▶ **Sezione di testo**:
--*--
Non sono stati, infatti, evidenziati "solo" i risultati dell'analisi delle urine (sui quali si sofferma il ricorso e indicati nel capo di imputazione) ma, soprattutto, le risultanze delle analisi sul sangue, alle quali l'imputato si era volontariamente sottoposto eseguite presso un ospedale pubblico e dalle quali era emersa "la presenza di 5.2 ng/ml di delta9-tetraidrocannabinolo e di 3.4 ng/ml di 11-0Hteatraidrocannabinolo", accanto ad elementi sintomatici "esterni" di alterazione, desumibili dal comportamento quali la guida pericolosa; le violente reazioni al momento del controllo, corrispondenti proprio agli effetti soggettivi di aumento della reattività verso stimoli esterni e superamento delle inibizioni oltre all'alterazione delle percezioni visive e spazio-temporali nonché euforia generati dall'assunzione di hashish e marjuana.
La presenza accertata dei metaboliti della sostanza stupefacente nel sangue in misura così rilevante - in Italia non esiste una differenziazione per tassi-soglia, come per l'alcol, ma viene in rilievo il d.m. 186 del 12 luglio 1990 sulla metodica di accertamento dell'uso abituale di stupefacenti nelle 24 ore che individua quella di 0,5 gr., per l'hashish in relazione al principio attivo Delta-9 THC - è indice, a differenza della pur riscontrata positività all'analisi delle urine, del perdurante influsso delle sostanze stupefacenti sul soggetto poiché la metabolizzazione in corso, e quindi il processo di assorbimento corporeo, in relazione alla quantità rilevata, è indice di un processo che di per sé attesta l'alterazione dello stato psicofisico, poiché indica che è in corso lo smaltimento corporeo dell'effetto drogante.
Infatti l'effetto dell'assunzione degli stupefacenti cessa con la completa metabolizzazione da parte dell'organismo e sino a quando questa è in corso si deve ritenere l'assuntore in stato di alterazione, tanto più ove i valori rilevati siano indice di un processo metabolico lungi dal concludersi (cfr. Sez. 4, n. 16895 del 27 marzo 2012, A., Rv. 252377).
Con tali risultanze probatorie, che corrispondono a criteri di accertamento in uso presso un ospedale pubblico, convalidati dalla comunità scientifica e dalle linee guida dettate in materia di accertamento "attuale" dello stato di assunzione di stupefacenti seguite dai laboratori di analisi, oltre che nel richiamato decreto ministeriale, non si confrontano le deduzioni difensive per tale aspetto anche generiche.
3. Consegue al rigetto del ricorso la condanna del ricorrente al pagamento delle spese processuali.
P.Q.M.
Rigetta il ricorso e condanna il ricorrente al pagamento delle spese processuali.
Così deciso in Roma, 10 maggio 2022.
Depositato in Cancelleria il 15 giugno 2023.
--*--
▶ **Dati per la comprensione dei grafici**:
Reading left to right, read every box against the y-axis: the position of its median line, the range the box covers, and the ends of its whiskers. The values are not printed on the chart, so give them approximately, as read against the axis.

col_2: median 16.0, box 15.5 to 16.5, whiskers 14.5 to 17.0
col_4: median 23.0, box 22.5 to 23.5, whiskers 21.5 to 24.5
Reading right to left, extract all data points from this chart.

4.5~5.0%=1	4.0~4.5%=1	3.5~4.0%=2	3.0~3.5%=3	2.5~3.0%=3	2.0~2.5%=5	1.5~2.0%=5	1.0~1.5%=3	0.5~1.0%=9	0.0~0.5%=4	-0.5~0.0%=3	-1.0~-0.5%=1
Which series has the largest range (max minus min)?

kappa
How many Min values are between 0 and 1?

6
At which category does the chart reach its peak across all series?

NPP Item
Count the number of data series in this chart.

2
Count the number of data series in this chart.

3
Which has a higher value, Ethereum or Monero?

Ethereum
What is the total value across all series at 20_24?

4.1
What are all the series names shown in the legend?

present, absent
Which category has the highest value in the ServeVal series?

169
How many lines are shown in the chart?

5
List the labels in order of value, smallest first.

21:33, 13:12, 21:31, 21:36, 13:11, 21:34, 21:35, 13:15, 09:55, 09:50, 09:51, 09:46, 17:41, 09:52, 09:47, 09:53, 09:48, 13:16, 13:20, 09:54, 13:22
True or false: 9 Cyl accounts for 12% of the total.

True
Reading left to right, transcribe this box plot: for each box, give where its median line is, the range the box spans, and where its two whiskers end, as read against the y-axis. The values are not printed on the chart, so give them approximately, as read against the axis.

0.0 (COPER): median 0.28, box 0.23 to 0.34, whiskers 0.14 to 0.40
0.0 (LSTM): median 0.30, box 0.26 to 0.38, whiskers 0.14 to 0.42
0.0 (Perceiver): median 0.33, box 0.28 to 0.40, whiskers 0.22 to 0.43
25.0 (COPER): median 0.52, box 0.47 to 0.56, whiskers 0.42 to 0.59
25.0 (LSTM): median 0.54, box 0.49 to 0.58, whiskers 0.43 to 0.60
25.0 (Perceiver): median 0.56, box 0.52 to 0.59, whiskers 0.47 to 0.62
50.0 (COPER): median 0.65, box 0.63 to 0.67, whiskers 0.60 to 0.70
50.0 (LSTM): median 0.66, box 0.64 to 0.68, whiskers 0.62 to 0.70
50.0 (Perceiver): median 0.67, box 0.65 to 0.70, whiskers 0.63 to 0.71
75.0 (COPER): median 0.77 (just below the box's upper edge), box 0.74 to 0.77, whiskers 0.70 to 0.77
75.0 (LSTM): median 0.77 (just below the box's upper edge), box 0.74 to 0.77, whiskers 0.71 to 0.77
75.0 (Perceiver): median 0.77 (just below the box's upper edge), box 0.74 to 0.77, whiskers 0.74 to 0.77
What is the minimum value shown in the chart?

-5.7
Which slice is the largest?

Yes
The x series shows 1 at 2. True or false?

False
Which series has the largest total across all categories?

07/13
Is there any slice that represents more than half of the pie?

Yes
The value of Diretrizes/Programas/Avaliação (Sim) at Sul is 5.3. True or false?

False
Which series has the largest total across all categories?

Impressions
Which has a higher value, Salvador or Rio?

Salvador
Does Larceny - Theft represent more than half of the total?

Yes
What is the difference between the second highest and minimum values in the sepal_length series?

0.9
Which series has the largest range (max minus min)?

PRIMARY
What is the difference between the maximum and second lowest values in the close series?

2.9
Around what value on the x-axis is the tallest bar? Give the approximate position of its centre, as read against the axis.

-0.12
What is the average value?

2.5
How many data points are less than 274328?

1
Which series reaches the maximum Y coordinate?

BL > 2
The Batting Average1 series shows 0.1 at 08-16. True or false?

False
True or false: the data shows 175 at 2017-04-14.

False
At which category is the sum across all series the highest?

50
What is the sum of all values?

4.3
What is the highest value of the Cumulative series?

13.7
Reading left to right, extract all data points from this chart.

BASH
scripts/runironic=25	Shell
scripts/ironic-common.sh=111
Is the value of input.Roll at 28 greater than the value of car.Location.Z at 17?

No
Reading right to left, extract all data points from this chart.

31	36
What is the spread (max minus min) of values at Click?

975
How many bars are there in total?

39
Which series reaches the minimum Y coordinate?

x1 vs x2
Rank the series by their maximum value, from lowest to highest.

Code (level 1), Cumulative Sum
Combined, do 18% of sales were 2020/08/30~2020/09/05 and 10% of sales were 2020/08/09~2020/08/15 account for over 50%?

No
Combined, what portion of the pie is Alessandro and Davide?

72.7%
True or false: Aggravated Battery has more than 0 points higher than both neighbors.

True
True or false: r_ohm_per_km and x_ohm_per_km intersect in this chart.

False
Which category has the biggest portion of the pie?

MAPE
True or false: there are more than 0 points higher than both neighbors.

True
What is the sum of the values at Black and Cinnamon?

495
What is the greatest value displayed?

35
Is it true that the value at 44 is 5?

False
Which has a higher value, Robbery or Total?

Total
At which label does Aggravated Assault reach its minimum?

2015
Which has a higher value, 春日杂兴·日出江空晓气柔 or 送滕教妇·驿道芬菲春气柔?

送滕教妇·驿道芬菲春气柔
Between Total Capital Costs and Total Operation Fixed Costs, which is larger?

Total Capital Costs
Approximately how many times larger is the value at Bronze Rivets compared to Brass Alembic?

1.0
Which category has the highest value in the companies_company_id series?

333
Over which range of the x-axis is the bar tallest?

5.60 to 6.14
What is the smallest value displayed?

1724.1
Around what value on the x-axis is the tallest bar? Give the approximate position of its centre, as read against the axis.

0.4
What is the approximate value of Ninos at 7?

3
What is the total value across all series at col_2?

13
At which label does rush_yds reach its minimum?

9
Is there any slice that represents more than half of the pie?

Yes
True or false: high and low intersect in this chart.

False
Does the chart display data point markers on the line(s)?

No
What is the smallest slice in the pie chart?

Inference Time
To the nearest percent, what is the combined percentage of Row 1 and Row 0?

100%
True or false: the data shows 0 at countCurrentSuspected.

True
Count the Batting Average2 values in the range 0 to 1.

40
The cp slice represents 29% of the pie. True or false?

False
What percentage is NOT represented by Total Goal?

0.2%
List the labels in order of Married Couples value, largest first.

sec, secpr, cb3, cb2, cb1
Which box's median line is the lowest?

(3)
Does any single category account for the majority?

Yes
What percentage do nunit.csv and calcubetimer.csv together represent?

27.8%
--*--
▶ **Cosa farai**:
(1) Trascrivi dall'estratto della sentenza il passo che va da "Con tali risultanze" fino a "aspetto anche generiche." compreso.
(2) Rispondi in base all'estratto della sentenza.
(a) In quale città è stata decisa la causa?
(b) In che data la sentenza è stata depositata in Cancelleria?
(c) Quanti ng/ml di delta9-tetraidrocannabinolo sono emersi dalle analisi sul sangue?
(3) Traduci in inglese questa frase dell'estratto della sentenza: "Rigetta il ricorso e condanna il ricorrente al pagamento delle spese processuali."

▶ **Risposte attese**:
(1)
Con tali risultanze probatorie, che corrispondono a criteri di accertamento in uso presso un ospedale pubblico, convalidati dalla comunità scientifica e dalle linee guida dettate in materia di accertamento "attuale" dello stato di assunzione di stupefacenti seguite dai laboratori di analisi, oltre che nel richiamato decreto ministeriale, non si confrontano le deduzioni difensive per tale aspetto anche generiche.

(2)
(a) A Roma.
(b) Il 15 giugno 2023.
(c) 5.2 ng/ml.

(3) Dismisses the appeal and orders the appellant to pay the costs of the proceedings.